(Page images and extracted text)
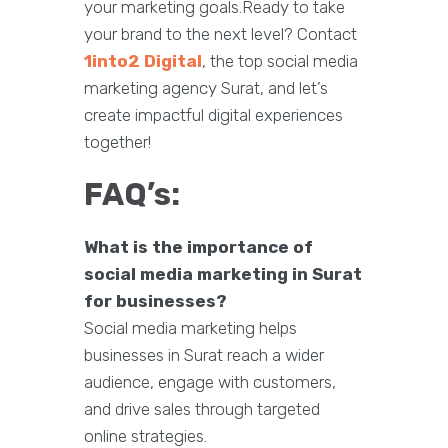
your marketing goals.Ready to take
your brand to the next level? Contact
1into2 Digital
, the top social media
marketing agency Surat, and let’s
create impactful digital experiences
together!
FAQ’s:
What is the importance of
social media marketing in Surat
for businesses?
Social media marketing helps
businesses in Surat reach a wider
audience, engage with customers,
and drive sales through targeted
online strategies.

TASK: Change every "businesses" to "companies" in the extracted text above, keeping everything else in these lines the same. Leave the pictures out of your answer.

ANSWER:
your marketing goals.Ready to take
your brand to the next level? Contact
1into2 Digital
, the top social media
marketing agency Surat, and let’s
create impactful digital experiences
together!
FAQ’s:
What is the importance of
social media marketing in Surat
for companies?
Social media marketing helps
companies in Surat reach a wider
audience, engage with customers,
and drive sales through targeted
online strategies.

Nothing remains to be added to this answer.